• **Problem description**: Within the records, find every line that includes the word "Testing" and copy it.

• **Provided data**:
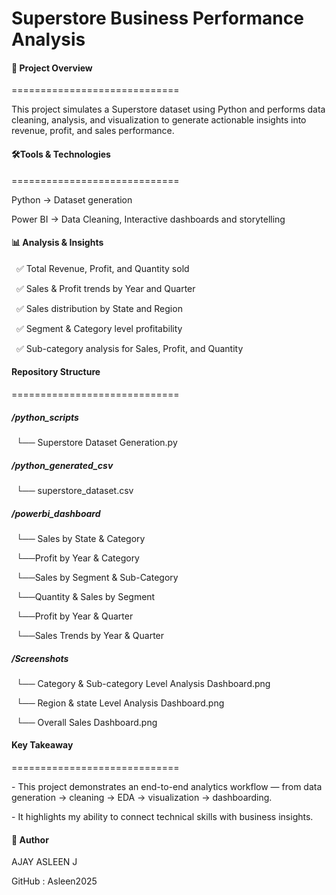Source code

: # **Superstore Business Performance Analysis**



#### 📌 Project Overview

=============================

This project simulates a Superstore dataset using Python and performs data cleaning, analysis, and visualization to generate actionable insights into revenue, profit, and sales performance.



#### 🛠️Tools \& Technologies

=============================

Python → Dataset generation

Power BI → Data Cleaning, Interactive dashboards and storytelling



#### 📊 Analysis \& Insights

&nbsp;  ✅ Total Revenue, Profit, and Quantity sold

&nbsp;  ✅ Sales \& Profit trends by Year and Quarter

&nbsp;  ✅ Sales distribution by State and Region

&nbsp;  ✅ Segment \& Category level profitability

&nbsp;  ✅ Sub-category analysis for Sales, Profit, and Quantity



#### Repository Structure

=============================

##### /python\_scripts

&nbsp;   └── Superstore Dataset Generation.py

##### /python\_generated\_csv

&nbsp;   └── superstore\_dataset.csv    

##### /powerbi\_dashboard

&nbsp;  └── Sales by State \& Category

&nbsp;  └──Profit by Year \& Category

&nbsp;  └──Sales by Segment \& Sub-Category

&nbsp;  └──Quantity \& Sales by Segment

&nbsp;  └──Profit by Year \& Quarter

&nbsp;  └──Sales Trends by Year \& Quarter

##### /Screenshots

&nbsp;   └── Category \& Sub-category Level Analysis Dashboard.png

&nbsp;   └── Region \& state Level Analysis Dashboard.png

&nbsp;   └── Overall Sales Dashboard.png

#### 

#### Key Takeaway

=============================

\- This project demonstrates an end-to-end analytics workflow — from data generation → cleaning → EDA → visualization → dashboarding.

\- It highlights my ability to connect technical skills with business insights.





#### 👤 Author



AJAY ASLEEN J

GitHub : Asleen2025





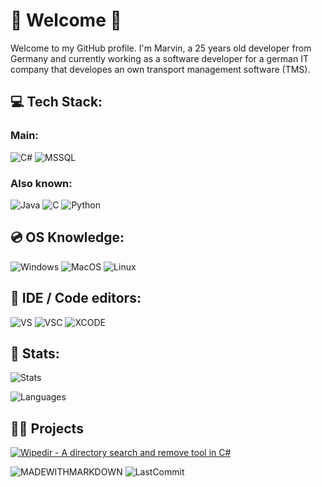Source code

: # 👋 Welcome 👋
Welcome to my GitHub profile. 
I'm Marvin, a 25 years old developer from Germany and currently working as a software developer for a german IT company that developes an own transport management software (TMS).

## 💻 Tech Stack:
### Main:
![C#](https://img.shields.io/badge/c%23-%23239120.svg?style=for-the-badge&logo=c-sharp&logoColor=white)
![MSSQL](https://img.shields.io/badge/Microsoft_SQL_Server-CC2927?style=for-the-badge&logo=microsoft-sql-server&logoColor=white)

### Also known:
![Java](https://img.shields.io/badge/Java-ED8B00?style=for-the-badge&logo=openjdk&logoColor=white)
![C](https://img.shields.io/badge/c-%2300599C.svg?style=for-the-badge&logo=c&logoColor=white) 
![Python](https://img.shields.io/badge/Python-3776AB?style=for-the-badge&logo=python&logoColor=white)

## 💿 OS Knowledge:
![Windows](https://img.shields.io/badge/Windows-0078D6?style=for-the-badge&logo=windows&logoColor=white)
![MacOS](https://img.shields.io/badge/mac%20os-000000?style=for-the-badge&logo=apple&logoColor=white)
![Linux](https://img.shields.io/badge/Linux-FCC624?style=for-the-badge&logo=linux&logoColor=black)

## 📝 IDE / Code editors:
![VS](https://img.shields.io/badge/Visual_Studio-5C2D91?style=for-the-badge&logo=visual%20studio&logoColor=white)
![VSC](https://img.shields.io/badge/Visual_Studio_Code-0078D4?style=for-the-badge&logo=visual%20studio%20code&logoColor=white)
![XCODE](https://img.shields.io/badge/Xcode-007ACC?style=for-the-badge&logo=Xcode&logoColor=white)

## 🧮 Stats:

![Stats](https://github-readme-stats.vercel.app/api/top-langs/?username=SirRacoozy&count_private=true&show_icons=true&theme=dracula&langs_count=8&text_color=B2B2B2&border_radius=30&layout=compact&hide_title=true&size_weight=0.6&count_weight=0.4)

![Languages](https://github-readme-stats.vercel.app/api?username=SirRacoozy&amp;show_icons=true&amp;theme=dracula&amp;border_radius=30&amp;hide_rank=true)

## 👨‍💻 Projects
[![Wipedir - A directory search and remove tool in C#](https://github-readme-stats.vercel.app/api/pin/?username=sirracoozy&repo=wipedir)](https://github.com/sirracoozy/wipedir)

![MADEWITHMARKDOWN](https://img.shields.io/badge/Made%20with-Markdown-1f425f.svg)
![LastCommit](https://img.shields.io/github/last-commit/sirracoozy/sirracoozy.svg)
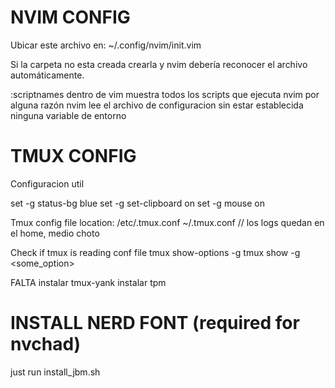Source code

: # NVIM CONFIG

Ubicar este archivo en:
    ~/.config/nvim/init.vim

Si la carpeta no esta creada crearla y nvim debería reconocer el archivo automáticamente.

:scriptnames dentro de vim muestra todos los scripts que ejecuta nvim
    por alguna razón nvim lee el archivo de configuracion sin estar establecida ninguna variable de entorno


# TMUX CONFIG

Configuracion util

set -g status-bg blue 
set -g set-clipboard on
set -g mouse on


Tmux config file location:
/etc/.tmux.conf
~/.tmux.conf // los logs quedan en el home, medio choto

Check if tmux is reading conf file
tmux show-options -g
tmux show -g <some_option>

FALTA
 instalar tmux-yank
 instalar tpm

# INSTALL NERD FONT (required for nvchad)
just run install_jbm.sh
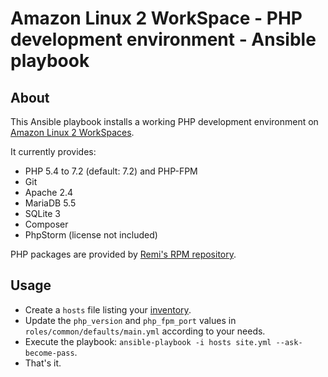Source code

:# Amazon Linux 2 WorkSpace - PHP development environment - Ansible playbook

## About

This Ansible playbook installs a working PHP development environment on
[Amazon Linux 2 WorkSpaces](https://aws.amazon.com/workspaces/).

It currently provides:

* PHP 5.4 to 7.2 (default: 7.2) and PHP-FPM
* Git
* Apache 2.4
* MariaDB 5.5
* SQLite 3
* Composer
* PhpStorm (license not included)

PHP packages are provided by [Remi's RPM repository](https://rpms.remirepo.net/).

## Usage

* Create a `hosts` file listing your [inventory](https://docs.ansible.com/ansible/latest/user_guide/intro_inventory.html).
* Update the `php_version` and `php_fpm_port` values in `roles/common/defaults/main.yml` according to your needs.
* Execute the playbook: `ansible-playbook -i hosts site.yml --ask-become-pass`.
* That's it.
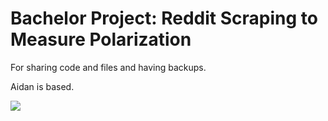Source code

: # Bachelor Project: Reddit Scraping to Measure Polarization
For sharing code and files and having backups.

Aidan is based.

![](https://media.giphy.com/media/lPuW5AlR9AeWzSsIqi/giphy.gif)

--

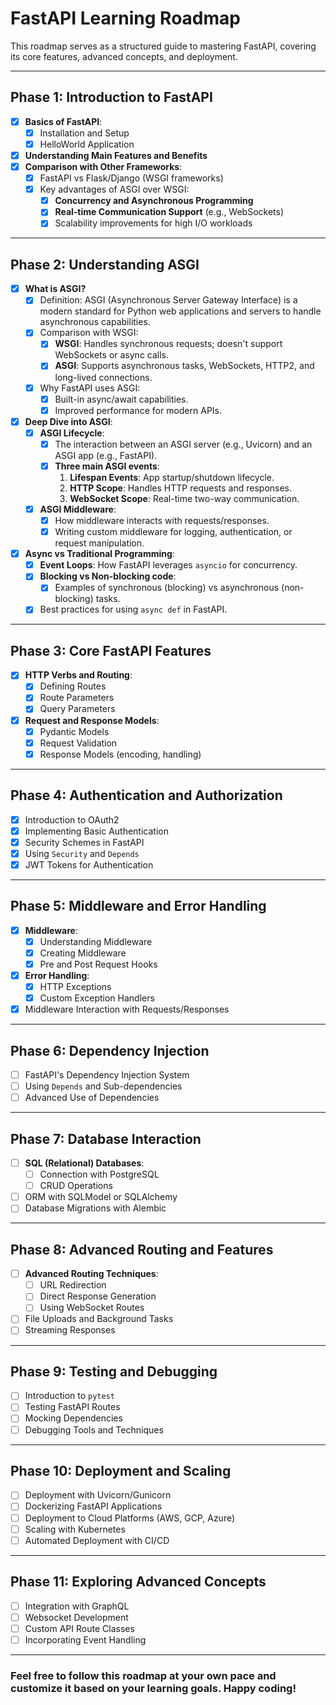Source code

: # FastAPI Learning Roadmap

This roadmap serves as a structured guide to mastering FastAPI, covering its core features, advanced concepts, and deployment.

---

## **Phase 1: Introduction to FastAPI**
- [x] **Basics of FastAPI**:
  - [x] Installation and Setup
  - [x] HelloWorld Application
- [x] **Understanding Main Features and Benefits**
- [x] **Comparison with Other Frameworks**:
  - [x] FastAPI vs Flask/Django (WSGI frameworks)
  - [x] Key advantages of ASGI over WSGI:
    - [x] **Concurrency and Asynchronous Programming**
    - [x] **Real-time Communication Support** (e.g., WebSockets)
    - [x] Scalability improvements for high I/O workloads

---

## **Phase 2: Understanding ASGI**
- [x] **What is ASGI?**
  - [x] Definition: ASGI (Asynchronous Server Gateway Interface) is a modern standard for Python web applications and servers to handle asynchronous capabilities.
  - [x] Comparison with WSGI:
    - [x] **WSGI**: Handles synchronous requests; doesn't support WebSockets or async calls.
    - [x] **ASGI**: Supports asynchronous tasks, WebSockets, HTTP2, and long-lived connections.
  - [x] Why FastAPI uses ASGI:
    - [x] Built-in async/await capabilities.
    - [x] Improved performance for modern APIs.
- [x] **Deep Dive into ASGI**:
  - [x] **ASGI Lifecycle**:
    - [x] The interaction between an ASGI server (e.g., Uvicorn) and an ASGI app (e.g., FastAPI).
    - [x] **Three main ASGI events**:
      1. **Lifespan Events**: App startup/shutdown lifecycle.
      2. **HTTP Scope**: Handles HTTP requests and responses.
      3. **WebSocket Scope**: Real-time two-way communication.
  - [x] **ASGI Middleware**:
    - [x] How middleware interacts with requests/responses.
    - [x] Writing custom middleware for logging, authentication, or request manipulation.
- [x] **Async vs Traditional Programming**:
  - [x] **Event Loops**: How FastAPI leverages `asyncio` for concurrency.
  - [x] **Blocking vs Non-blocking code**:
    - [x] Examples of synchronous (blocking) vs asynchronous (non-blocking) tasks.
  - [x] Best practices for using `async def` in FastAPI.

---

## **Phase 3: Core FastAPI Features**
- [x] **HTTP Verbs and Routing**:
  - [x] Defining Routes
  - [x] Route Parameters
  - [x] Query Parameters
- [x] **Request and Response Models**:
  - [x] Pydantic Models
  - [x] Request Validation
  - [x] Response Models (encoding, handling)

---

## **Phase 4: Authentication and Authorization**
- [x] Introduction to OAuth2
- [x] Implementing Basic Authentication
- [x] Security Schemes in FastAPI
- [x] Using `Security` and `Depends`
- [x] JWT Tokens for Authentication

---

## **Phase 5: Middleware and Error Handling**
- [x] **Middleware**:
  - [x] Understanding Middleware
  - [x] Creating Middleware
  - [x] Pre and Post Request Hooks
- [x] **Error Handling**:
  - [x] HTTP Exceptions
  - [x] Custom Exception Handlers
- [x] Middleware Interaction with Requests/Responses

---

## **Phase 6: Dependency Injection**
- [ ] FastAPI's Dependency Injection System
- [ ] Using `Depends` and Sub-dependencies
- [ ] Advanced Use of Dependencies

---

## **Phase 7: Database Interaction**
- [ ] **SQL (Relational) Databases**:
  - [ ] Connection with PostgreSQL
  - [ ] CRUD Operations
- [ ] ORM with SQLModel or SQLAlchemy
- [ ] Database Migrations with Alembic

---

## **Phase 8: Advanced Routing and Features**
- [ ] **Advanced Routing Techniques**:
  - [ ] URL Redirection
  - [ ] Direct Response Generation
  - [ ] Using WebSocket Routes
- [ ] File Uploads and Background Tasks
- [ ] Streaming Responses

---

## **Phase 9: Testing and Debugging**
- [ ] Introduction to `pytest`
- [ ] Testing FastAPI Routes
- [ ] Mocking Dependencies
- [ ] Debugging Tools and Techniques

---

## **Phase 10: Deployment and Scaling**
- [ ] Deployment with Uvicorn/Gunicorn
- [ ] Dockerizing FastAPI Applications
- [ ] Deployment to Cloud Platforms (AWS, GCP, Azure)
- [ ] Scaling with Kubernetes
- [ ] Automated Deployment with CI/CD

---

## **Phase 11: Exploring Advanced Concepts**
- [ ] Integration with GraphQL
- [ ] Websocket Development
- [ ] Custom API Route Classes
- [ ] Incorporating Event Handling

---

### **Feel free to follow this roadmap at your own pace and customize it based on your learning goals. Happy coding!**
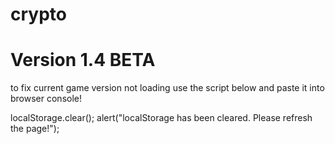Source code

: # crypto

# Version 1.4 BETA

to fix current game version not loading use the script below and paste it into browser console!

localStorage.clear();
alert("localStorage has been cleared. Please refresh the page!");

...

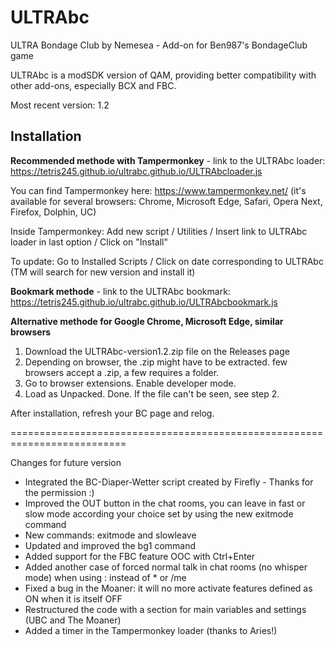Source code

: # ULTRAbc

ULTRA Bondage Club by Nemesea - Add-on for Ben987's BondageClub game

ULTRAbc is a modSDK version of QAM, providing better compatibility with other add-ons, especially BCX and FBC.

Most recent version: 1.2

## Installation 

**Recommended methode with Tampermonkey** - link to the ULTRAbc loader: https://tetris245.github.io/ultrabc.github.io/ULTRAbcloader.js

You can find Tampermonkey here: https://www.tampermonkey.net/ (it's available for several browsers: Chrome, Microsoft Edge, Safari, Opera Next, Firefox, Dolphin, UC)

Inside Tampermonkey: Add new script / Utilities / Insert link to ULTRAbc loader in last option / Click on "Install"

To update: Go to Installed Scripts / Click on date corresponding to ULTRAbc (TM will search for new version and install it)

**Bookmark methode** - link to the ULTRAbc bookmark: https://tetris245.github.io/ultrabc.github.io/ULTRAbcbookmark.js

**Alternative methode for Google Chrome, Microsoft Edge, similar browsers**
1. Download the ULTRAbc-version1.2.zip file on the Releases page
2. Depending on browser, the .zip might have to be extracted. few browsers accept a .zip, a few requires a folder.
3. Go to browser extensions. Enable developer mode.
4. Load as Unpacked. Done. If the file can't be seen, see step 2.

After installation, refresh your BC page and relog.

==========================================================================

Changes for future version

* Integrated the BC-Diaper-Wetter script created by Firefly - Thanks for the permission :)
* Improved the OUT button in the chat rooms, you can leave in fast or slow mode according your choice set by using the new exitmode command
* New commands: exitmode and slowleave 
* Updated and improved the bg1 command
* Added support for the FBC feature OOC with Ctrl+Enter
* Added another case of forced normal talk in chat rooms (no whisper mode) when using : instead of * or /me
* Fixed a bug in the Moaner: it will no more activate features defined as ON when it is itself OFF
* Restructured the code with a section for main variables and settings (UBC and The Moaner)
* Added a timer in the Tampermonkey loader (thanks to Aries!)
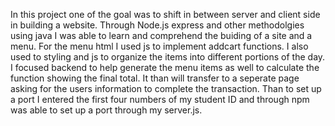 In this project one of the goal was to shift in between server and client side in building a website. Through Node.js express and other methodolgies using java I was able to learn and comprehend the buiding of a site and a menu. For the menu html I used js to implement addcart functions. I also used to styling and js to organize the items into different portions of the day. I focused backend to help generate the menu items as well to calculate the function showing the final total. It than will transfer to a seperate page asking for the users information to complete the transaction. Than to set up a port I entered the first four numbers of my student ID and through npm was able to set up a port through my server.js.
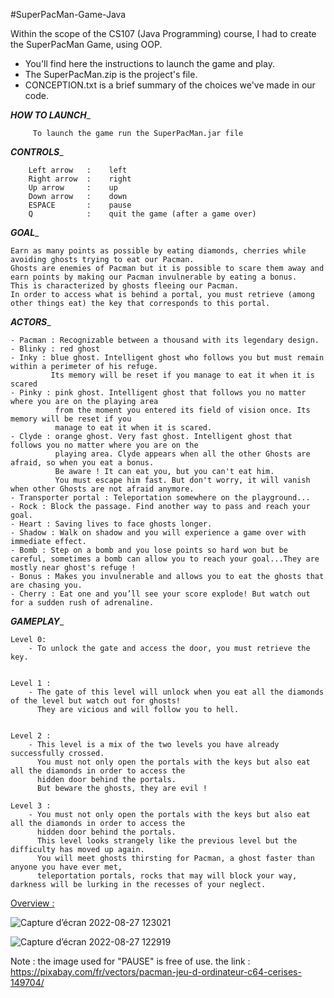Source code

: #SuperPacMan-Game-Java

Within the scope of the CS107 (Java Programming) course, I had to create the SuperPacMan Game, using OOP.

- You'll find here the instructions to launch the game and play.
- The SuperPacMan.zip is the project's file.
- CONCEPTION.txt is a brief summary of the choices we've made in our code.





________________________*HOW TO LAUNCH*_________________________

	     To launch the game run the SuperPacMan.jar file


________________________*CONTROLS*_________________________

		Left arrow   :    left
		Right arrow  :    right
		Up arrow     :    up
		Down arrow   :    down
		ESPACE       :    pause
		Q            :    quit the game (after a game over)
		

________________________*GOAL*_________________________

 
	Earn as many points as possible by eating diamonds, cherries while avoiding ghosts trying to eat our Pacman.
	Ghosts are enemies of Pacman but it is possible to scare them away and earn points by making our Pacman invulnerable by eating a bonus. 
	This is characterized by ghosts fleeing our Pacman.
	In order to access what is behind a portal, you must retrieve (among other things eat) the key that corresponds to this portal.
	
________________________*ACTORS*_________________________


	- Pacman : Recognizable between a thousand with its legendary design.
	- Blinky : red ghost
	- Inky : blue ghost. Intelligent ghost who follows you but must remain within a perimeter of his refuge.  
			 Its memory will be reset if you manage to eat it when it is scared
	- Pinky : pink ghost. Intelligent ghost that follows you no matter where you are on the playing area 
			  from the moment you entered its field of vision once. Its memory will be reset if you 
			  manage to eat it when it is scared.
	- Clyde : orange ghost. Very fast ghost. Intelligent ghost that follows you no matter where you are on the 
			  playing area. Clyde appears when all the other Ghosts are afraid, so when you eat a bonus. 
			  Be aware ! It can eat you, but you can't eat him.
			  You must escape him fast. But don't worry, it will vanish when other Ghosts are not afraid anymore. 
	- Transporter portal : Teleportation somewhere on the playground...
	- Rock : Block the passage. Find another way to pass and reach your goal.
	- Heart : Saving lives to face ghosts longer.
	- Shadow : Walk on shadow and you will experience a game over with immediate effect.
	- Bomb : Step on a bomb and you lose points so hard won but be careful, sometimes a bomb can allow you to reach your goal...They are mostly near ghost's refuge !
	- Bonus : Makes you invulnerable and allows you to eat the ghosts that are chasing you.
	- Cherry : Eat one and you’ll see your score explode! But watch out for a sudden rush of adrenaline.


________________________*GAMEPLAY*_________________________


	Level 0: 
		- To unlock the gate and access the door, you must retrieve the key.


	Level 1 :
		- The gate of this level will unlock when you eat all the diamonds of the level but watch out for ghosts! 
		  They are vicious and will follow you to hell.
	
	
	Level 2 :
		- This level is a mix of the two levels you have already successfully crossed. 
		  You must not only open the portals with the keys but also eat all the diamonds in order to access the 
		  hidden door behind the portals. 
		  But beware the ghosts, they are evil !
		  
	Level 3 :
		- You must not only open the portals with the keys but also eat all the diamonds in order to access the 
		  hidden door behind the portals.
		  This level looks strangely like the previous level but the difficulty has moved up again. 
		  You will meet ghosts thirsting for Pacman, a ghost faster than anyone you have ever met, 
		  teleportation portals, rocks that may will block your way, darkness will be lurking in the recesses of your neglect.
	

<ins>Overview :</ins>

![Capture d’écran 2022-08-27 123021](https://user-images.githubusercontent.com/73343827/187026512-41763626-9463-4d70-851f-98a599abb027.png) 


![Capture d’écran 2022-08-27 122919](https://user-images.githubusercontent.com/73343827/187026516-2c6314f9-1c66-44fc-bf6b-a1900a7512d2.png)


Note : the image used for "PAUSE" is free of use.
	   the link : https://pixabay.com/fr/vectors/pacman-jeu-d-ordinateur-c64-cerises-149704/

• **Task solution**:
## **Phase 9: Testing and Debugging**
- [ ] Testing FastAPI Routes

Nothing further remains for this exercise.